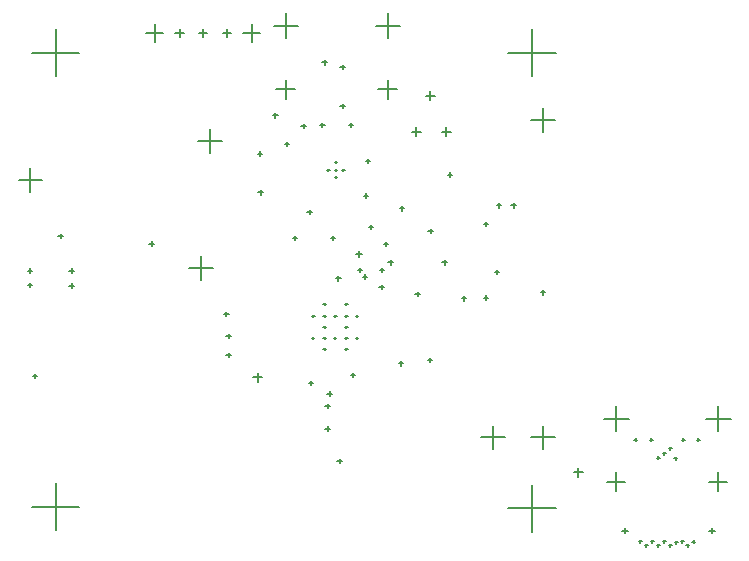
<source format=gbr>
%FSTAX23Y23*%
%MOIN*%
%SFA1B1*%

%IPPOS*%
%ADD74C,0.005000*%
%LNpcb_power_measurement_drillmap_1-1*%
%LPD*%
G54D74*
X03647Y0313D02*
X03677D01*
X03662Y03115D02*
Y03145D01*
X03747Y0313D02*
X03777D01*
X03762Y03115D02*
Y03145D01*
X03695Y0325D02*
X03725D01*
X0371Y03235D02*
Y03265D01*
X04639Y018D02*
X04659D01*
X04649Y01791D02*
Y0181D01*
X04348Y018D02*
X04368D01*
X04358Y01791D02*
Y0181D01*
X02382Y0188D02*
X02539D01*
X02461Y01801D02*
Y01958D01*
X0397Y01875D02*
X04127D01*
X04049Y01796D02*
Y01953D01*
X0397Y03393D02*
X04127D01*
X04049Y03314D02*
Y03471D01*
X02382Y03393D02*
X02539D01*
X02461Y03314D02*
Y03471D01*
X04297Y01962D02*
X0436D01*
X04328Y01931D02*
Y01994D01*
X04637Y01962D02*
X047D01*
X04669Y01931D02*
Y01994D01*
X04288Y02173D02*
X04371D01*
X04329Y02132D02*
Y02214D01*
X04628Y02173D02*
X04711D01*
X04669Y02132D02*
Y02214D01*
X02761Y03459D02*
X0282D01*
X02791Y03429D02*
Y03488D01*
X03084Y03459D02*
X03143D01*
X03114Y03429D02*
Y03488D01*
X03017Y03459D02*
X03045D01*
X03031Y03445D02*
Y03472D01*
X0286Y03459D02*
X02887D01*
X02874Y03445D02*
Y03472D01*
X02938Y03459D02*
X02966D01*
X02952Y03445D02*
Y03472D01*
X02935Y031D02*
X03014D01*
X02975Y0306D02*
Y03139D01*
X03527Y03482D02*
X03609D01*
X03568Y03441D02*
Y03524D01*
X03187Y03482D02*
X03269D01*
X03228Y03441D02*
Y03524D01*
X03536Y03272D02*
X03599D01*
X03567Y0324D02*
Y03303D01*
X03196Y03272D02*
X03259D01*
X03227Y0324D02*
Y03303D01*
X03878Y02111D02*
X03957D01*
X03918Y02071D02*
Y0215D01*
X02906Y02677D02*
X02985D01*
X02945Y02637D02*
Y02716D01*
X02337Y02969D02*
X02416D01*
X02376Y0293D02*
Y03008D01*
X04045Y02111D02*
X04124D01*
X04085Y02071D02*
Y0215D01*
X04045Y03169D02*
X04124D01*
X04085Y03129D02*
Y03208D01*
X03608Y02875D02*
X03623D01*
X03615Y02867D02*
Y02882D01*
X03554Y02756D02*
X03569D01*
X03562Y02748D02*
Y02763D01*
X03569Y02694D02*
X03584D01*
X03577Y02686D02*
Y02701D01*
X0366Y02589D02*
X03675D01*
X03668Y02581D02*
Y02596D01*
X03541Y02669D02*
X03556D01*
X03549Y02661D02*
Y02676D01*
X03467Y02668D02*
X03482D01*
X03475Y02661D02*
Y02676D01*
X03768Y02987D02*
X03783D01*
X03776Y02979D02*
Y02994D01*
X03224Y03089D02*
X03239D01*
X03232Y03081D02*
Y03096D01*
X02506Y02617D02*
X02521D01*
X02514Y02609D02*
Y02624D01*
X02506Y02667D02*
X02521D01*
X02514Y02659D02*
Y02674D01*
X02368Y02619D02*
X02383D01*
X02376Y02611D02*
Y02626D01*
X02368Y02667D02*
X02383D01*
X02376Y02659D02*
Y02674D01*
X02469Y02782D02*
X02484D01*
X02477Y02774D02*
Y02789D01*
X02384Y02316D02*
X02399D01*
X02392Y02308D02*
Y02323D01*
X03495Y03032D02*
X0351D01*
X03503Y03024D02*
Y03039D01*
X03396Y02641D02*
X03411D01*
X03403Y02633D02*
Y02648D01*
X03461Y02723D02*
X03481D01*
X03471Y02713D02*
Y02733D01*
X03484Y02647D02*
X03499D01*
X03492Y02639D02*
Y02654D01*
X0354Y02613D02*
X03555D01*
X03548Y02605D02*
Y0262D01*
X03703Y02798D02*
X03718D01*
X03711Y02791D02*
Y02806D01*
X04077Y02595D02*
X04092D01*
X04085Y02587D02*
Y02602D01*
X03979Y02884D02*
X03994D01*
X03987Y02876D02*
Y02891D01*
X03931Y02885D02*
X03946D01*
X03939Y02877D02*
Y02892D01*
X0375Y02695D02*
X03765D01*
X03758Y02687D02*
Y02702D01*
X03504Y02812D02*
X03519D01*
X03512Y02804D02*
Y02819D01*
X03924Y02663D02*
X03939D01*
X03932Y02655D02*
Y0267D01*
X03887Y02577D02*
X03902D01*
X03895Y02569D02*
Y02584D01*
X03815Y02574D02*
X0383D01*
X03823Y02566D02*
Y02581D01*
X03888Y02822D02*
X03903D01*
X03896Y02814D02*
Y02829D01*
X04389Y02103D02*
X04399D01*
X04394Y02098D02*
Y02108D01*
X04188Y01995D02*
X04218D01*
X04203Y0198D02*
Y0201D01*
X04563Y01751D02*
X04573D01*
X04568Y01746D02*
Y01756D01*
X04465Y01751D02*
X04475D01*
X0447Y01746D02*
Y01756D01*
X04484Y01765D02*
X04494D01*
X04489Y0176D02*
Y0177D01*
X04405Y01765D02*
X04415D01*
X0441Y0176D02*
Y0177D01*
X04425Y01751D02*
X04435D01*
X0443Y01746D02*
Y01756D01*
X04524Y01761D02*
X04534D01*
X04529Y01756D02*
Y01766D01*
X04544Y01765D02*
X04554D01*
X04549Y0176D02*
Y0177D01*
X04445Y01765D02*
X04455D01*
X0445Y0176D02*
Y0177D01*
X04504Y01751D02*
X04514D01*
X04509Y01746D02*
Y01756D01*
X04523Y02042D02*
X04533D01*
X04528Y02037D02*
Y02047D01*
X04583Y01763D02*
X04593D01*
X04588Y01758D02*
Y01768D01*
X04464Y02043D02*
X04474D01*
X04469Y02038D02*
Y02048D01*
X034Y02032D02*
X03415D01*
X03407Y02024D02*
Y02039D01*
X03366Y02257D02*
X03381D01*
X03374Y02249D02*
Y02264D01*
X04484Y02058D02*
X04494D01*
X04489Y02053D02*
Y02063D01*
X04598Y02103D02*
X04608D01*
X04603Y02098D02*
Y02108D01*
X04504Y02074D02*
X04514D01*
X04509Y02069D02*
Y02079D01*
X04441Y02103D02*
X04451D01*
X04446Y02098D02*
Y02108D01*
X04547Y02103D02*
X04557D01*
X04552Y02098D02*
Y02108D01*
X03353Y02516D02*
X03361D01*
X03357Y02512D02*
Y0252D01*
X03426Y02516D02*
X03434D01*
X0343Y02512D02*
Y0252D01*
X03316Y02516D02*
X03324D01*
X0332Y02512D02*
Y0252D01*
X03315Y02443D02*
X03323D01*
X03319Y02439D02*
Y02447D01*
X03353Y02443D02*
X03361D01*
X03357Y02439D02*
Y02447D01*
X03426Y02443D02*
X03434D01*
X0343Y02439D02*
Y02447D01*
X03388Y02443D02*
X03396D01*
X03392Y02439D02*
Y02447D01*
X03462Y02443D02*
X0347D01*
X03466Y02439D02*
Y02447D01*
X03426Y02406D02*
X03434D01*
X0343Y02402D02*
Y0241D01*
X03426Y02479D02*
X03434D01*
X0343Y02475D02*
Y02483D01*
X03353Y02556D02*
X03361D01*
X03357Y02552D02*
Y0256D01*
X03426Y02555D02*
X03434D01*
X0343Y02551D02*
Y02559D01*
X03462Y02516D02*
X0347D01*
X03466Y02512D02*
Y0252D01*
X03389Y02516D02*
X03397D01*
X03393Y02512D02*
Y0252D01*
X03353Y02479D02*
X03361D01*
X03357Y02475D02*
Y02483D01*
X03353Y02406D02*
X03361D01*
X03357Y02402D02*
Y0241D01*
X03366Y03003D02*
X03374D01*
X0337Y02999D02*
Y03007D01*
X03391Y02978D02*
X03399D01*
X03395Y02974D02*
Y02982D01*
X03391Y03028D02*
X03399D01*
X03395Y03024D02*
Y03032D01*
X03416Y03003D02*
X03424D01*
X0342Y02999D02*
Y03007D01*
X03391Y03003D02*
X03399D01*
X03395Y02999D02*
Y03007D01*
X03701Y02368D02*
X03716D01*
X03709Y02361D02*
Y02376D01*
X03444Y02319D02*
X03459D01*
X03452Y02311D02*
Y02326D01*
X0312Y02311D02*
X0315D01*
X03135Y02296D02*
Y02326D01*
X03029Y02385D02*
X03044D01*
X03037Y02378D02*
Y02393D01*
X03029Y0245D02*
X03044D01*
X03037Y02442D02*
Y02457D01*
X03023Y02522D02*
X03038D01*
X0303Y02514D02*
Y02529D01*
X03349Y03361D02*
X03364D01*
X03357Y03353D02*
Y03368D01*
X03305Y02291D02*
X0332D01*
X03313Y02284D02*
Y02299D01*
X03279Y03148D02*
X03294D01*
X03287Y03141D02*
Y03156D01*
X03409Y03215D02*
X03424D01*
X03417Y03208D02*
Y03223D01*
X03437Y03152D02*
X03452D01*
X03444Y03145D02*
Y0316D01*
X03342Y03152D02*
X03357D01*
X0335Y03145D02*
Y0316D01*
X02773Y02757D02*
X02788D01*
X02781Y0275D02*
Y02765D01*
X03136Y02928D02*
X03151D01*
X03144Y0292D02*
Y02935D01*
X03135Y03057D02*
X0315D01*
X03142Y03049D02*
Y03064D01*
X03186Y03184D02*
X03201D01*
X03193Y03176D02*
Y03191D01*
X03299Y02862D02*
X03314D01*
X03307Y02854D02*
Y02869D01*
X03377Y02775D02*
X03392D01*
X03385Y02768D02*
Y02783D01*
X03251Y02775D02*
X03266D01*
X03259Y02768D02*
Y02783D01*
X03488Y02917D02*
X03503D01*
X03496Y0291D02*
Y02925D01*
X0336Y0214D02*
X03375D01*
X03368Y02133D02*
Y02148D01*
X0336Y02215D02*
X03375D01*
X03368Y02208D02*
Y02223D01*
X03604Y02358D02*
X03619D01*
X03612Y0235D02*
Y02365D01*
X03409Y03346D02*
X03424D01*
X03417Y03338D02*
Y03353D01*
M02*
</source>
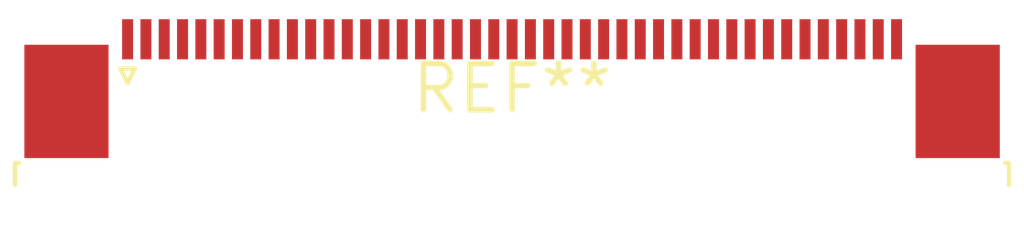
<source format=kicad_pcb>
(kicad_pcb (version 20240108) (generator pcbnew)

  (general
    (thickness 1.6)
  )

  (paper "A4")
  (layers
    (0 "F.Cu" signal)
    (31 "B.Cu" signal)
    (32 "B.Adhes" user "B.Adhesive")
    (33 "F.Adhes" user "F.Adhesive")
    (34 "B.Paste" user)
    (35 "F.Paste" user)
    (36 "B.SilkS" user "B.Silkscreen")
    (37 "F.SilkS" user "F.Silkscreen")
    (38 "B.Mask" user)
    (39 "F.Mask" user)
    (40 "Dwgs.User" user "User.Drawings")
    (41 "Cmts.User" user "User.Comments")
    (42 "Eco1.User" user "User.Eco1")
    (43 "Eco2.User" user "User.Eco2")
    (44 "Edge.Cuts" user)
    (45 "Margin" user)
    (46 "B.CrtYd" user "B.Courtyard")
    (47 "F.CrtYd" user "F.Courtyard")
    (48 "B.Fab" user)
    (49 "F.Fab" user)
    (50 "User.1" user)
    (51 "User.2" user)
    (52 "User.3" user)
    (53 "User.4" user)
    (54 "User.5" user)
    (55 "User.6" user)
    (56 "User.7" user)
    (57 "User.8" user)
    (58 "User.9" user)
  )

  (setup
    (pad_to_mask_clearance 0)
    (pcbplotparams
      (layerselection 0x00010fc_ffffffff)
      (plot_on_all_layers_selection 0x0000000_00000000)
      (disableapertmacros false)
      (usegerberextensions false)
      (usegerberattributes false)
      (usegerberadvancedattributes false)
      (creategerberjobfile false)
      (dashed_line_dash_ratio 12.000000)
      (dashed_line_gap_ratio 3.000000)
      (svgprecision 4)
      (plotframeref false)
      (viasonmask false)
      (mode 1)
      (useauxorigin false)
      (hpglpennumber 1)
      (hpglpenspeed 20)
      (hpglpendiameter 15.000000)
      (dxfpolygonmode false)
      (dxfimperialunits false)
      (dxfusepcbnewfont false)
      (psnegative false)
      (psa4output false)
      (plotreference false)
      (plotvalue false)
      (plotinvisibletext false)
      (sketchpadsonfab false)
      (subtractmaskfromsilk false)
      (outputformat 1)
      (mirror false)
      (drillshape 1)
      (scaleselection 1)
      (outputdirectory "")
    )
  )

  (net 0 "")

  (footprint "TE_4-1734839-3_1x43-1MP_P0.5mm_Horizontal" (layer "F.Cu") (at 0 0))

)

</source>
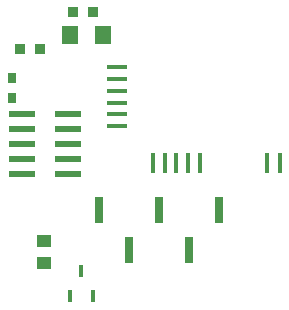
<source format=gbr>
G04 DipTrace 3.2.0.1*
G04 TopPaste.gbr*
%MOIN*%
G04 #@! TF.FileFunction,Paste,Top*
G04 #@! TF.Part,Single*
%AMOUTLINE2*
4,1,4,
0.017717,0.015748,
0.017717,-0.015748,
-0.017717,-0.015748,
-0.017717,0.015748,
0.017717,0.015748,
0*%
%ADD39R,0.031496X0.090945*%
%ADD45R,0.086614X0.022047*%
%ADD47R,0.015748X0.070866*%
%ADD49R,0.070866X0.015748*%
%ADD51R,0.015748X0.043307*%
%ADD53R,0.031496X0.035433*%
%ADD57R,0.055118X0.062992*%
%ADD59R,0.051181X0.043307*%
%ADD65OUTLINE2*%
%FSLAX26Y26*%
G04*
G70*
G90*
G75*
G01*
G04 TopPaste*
%LPD*%
D59*
X666142Y611811D3*
Y686614D3*
D57*
X860630Y1372835D3*
X750394D3*
D65*
X826772Y1450394D3*
X759843D3*
D53*
X556693Y1230709D3*
Y1163780D3*
D65*
X585827Y1325984D3*
X652756D3*
D51*
X751969Y502362D3*
X826772D3*
X789370Y585039D3*
D49*
X909055Y1265748D3*
Y1226378D3*
Y1187008D3*
Y1147638D3*
Y1108268D3*
Y1068898D3*
D47*
X1027165Y946850D3*
X1066535D3*
X1105906D3*
X1145276D3*
X1184646D3*
X1407087D3*
X1452362D3*
D45*
X591339Y1008268D3*
Y958268D3*
Y908268D3*
Y1058268D3*
Y1108268D3*
X744882Y1008268D3*
Y958268D3*
Y908268D3*
Y1058268D3*
Y1108268D3*
D39*
X948819Y657480D3*
X1048819Y787795D3*
X848819D3*
X1148819Y657480D3*
X1248819Y787795D3*
M02*

</source>
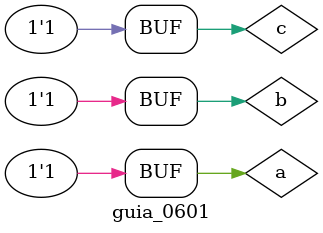
<source format=v>
module f_ex01(output s, input a, input b, input c);
	assign s = (~a & c) | (b & c);
endmodule

module f_ex02(output s, input a, input b, input c);
	assign s = (b & ~c) | (a & ~c);
endmodule

module f_ex03(output s, input a, input b, input c);
	assign s = (a & ~b) | (a & c) | (~a & b & ~c);
endmodule

module f_ex04(output s, input a, input b, input c);
	assign s = (~a & c) | (~a & b) | (b & c)  ;
endmodule

module f_ex05(output s, input a, input b, input c);
	assign s = (~a & ~c) | (a & b) | (b & ~c);
endmodule

module guia_0601;
	reg a, b, c;
	wire ex01, ex02, ex03, ex04, ex05;
	
	f_ex01 F_EX01(ex01, a, b, c);
	f_ex02 F_EX02(ex02, a, b, c);
	f_ex03 F_EX03(ex03, a, b, c);
	f_ex04 F_EX04(ex04, a, b, c);
	f_ex05 F_EX05(ex05, a, b, c);
	
	initial begin : start
		a = 1'b0;
		b = 1'b0;
		c = 1'b0;
	end
	
	initial begin : main
		$display("a b c = 1 2 3 4 5");
		$monitor("%b %b %b = %b %b %b %b %b", a, b, c, ex01, ex02, ex03, ex04, ex05);
		#1 a = 0; b = 0; c = 0;
		#1 a = 0; b = 0; c = 1;
		#1 a = 0; b = 1; c = 0;
		#1 a = 0; b = 1; c = 1;
		#1 a = 1; b = 0; c = 0;
		#1 a = 1; b = 0; c = 1;
		#1 a = 1; b = 1; c = 0;
		#1 a = 1; b = 1; c = 1;
	end
endmodule

</source>
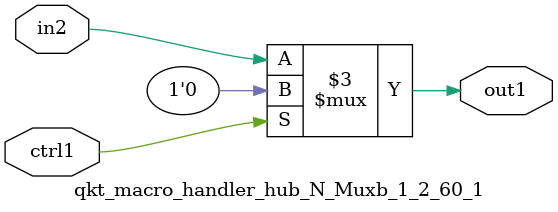
<source format=v>

`timescale 1ps / 1ps


module qkt_macro_handler_hub_N_Muxb_1_2_60_1( in2, ctrl1, out1 );

    input in2;
    input ctrl1;
    output out1;
    reg out1;

    
    // rtl_process:qkt_macro_handler_hub_N_Muxb_1_2_60_1/qkt_macro_handler_hub_N_Muxb_1_2_60_1_thread_1
    always @*
      begin : qkt_macro_handler_hub_N_Muxb_1_2_60_1_thread_1
        case (ctrl1) 
          1'b1: 
            begin
              out1 = 1'b0;
            end
          default: 
            begin
              out1 = in2;
            end
        endcase
      end

endmodule


</source>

» Your task: Print exactly, and only, the lines from the one with "module f_ex03(output s, input" through the last line of the listing above. No pictures belong in the copy.

» Task result:
module f_ex03(output s, input a, input b, input c);
	assign s = (a & ~b) | (a & c) | (~a & b & ~c);
endmodule

module f_ex04(output s, input a, input b, input c);
	assign s = (~a & c) | (~a & b) | (b & c)  ;
endmodule

module f_ex05(output s, input a, input b, input c);
	assign s = (~a & ~c) | (a & b) | (b & ~c);
endmodule

module guia_0601;
	reg a, b, c;
	wire ex01, ex02, ex03, ex04, ex05;
	
	f_ex01 F_EX01(ex01, a, b, c);
	f_ex02 F_EX02(ex02, a, b, c);
	f_ex03 F_EX03(ex03, a, b, c);
	f_ex04 F_EX04(ex04, a, b, c);
	f_ex05 F_EX05(ex05, a, b, c);
	
	initial begin : start
		a = 1'b0;
		b = 1'b0;
		c = 1'b0;
	end
	
	initial begin : main
		$display("a b c = 1 2 3 4 5");
		$monitor("%b %b %b = %b %b %b %b %b", a, b, c, ex01, ex02, ex03, ex04, ex05);
		#1 a = 0; b = 0; c = 0;
		#1 a = 0; b = 0; c = 1;
		#1 a = 0; b = 1; c = 0;
		#1 a = 0; b = 1; c = 1;
		#1 a = 1; b = 0; c = 0;
		#1 a = 1; b = 0; c = 1;
		#1 a = 1; b = 1; c = 0;
		#1 a = 1; b = 1; c = 1;
	end
endmodule

</source>
<source format=v>

`timescale 1ps / 1ps


module qkt_macro_handler_hub_N_Muxb_1_2_60_1( in2, ctrl1, out1 );

    input in2;
    input ctrl1;
    output out1;
    reg out1;

    
    // rtl_process:qkt_macro_handler_hub_N_Muxb_1_2_60_1/qkt_macro_handler_hub_N_Muxb_1_2_60_1_thread_1
    always @*
      begin : qkt_macro_handler_hub_N_Muxb_1_2_60_1_thread_1
        case (ctrl1) 
          1'b1: 
            begin
              out1 = 1'b0;
            end
          default: 
            begin
              out1 = in2;
            end
        endcase
      end

endmodule


</source>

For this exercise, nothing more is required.